30th Mayor of Vancouver
- In office 1963–1966
- Preceded by: A. Thomas Alsbury
- Succeeded by: Tom Campbell

Personal details
- Born: William George Rathie April 1, 1914 Vancouver, British Columbia
- Died: November 26, 1994 (aged 80)
- Party: Non-Partisan Association
- Profession: Accountant

= William Rathie =

Canadian politician

William George Rathie (April 1, 1914 - November 26, 1994) was a Canadian accountant and politician. He was the 30th mayor of the city of Vancouver, British Columbia, Canada, serving from 1963 through 1966.

Rathie was born in Vancouver and worked as a tax accountant. He was first elected to Vancouver City Council in 1959 as a member of the Non-Partisan Association, a civic political party. In 1962, Rathie wrested the NPA nomination from incumbent mayor Thomas Alsbury, and was elected to succeed him in that office.
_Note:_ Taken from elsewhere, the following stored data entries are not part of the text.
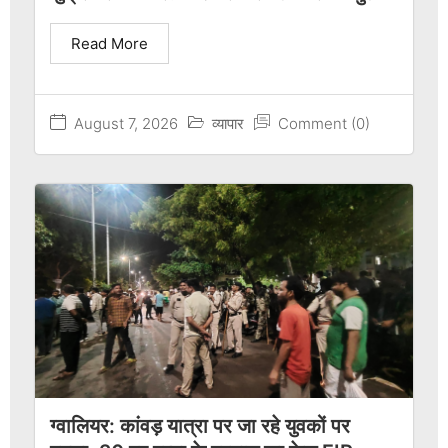
Read More
August 7, 2026
व्यापार
Comment (0)
ग्वालियर: कांवड़ यात्रा पर जा रहे युवकों पर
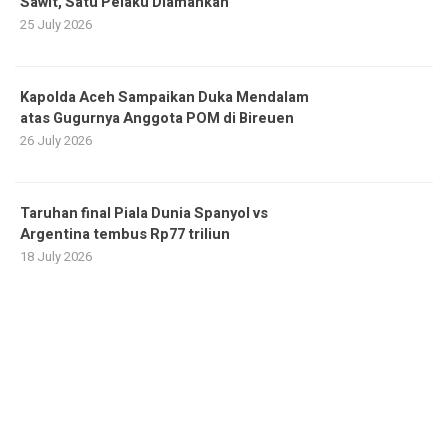
Sawit, Satu Pelaku Diamankan
25 July 2026
Kapolda Aceh Sampaikan Duka Mendalam
atas Gugurnya Anggota POM di Bireuen
26 July 2026
Taruhan final Piala Dunia Spanyol vs
Argentina tembus Rp77 triliun
18 July 2026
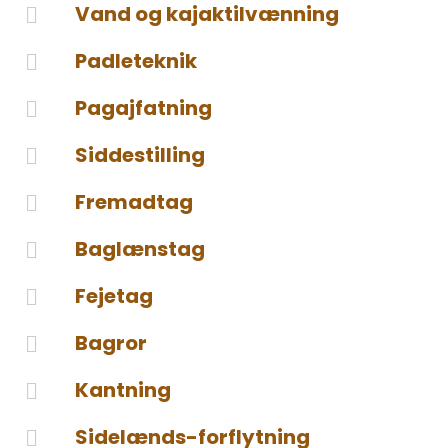
Vand og kajaktilvænning
Padleteknik
Pagajfatning
Siddestilling
Fremadtag
Baglænstag
Fejetag
Bagror
Kantning
Sidelænds-forflytning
Vancouver in the mid-sixties was enjoying spectacular growth in its economy and population, and was well on its way to becoming a major international city. During his tenure, a 20-year programme for Vancouver's redevelopment, encompassing transportation, low-cost housing, and downtown revitalization was outlined. Its scope and orientation would lead to controversy and protest following Rathie's term of office.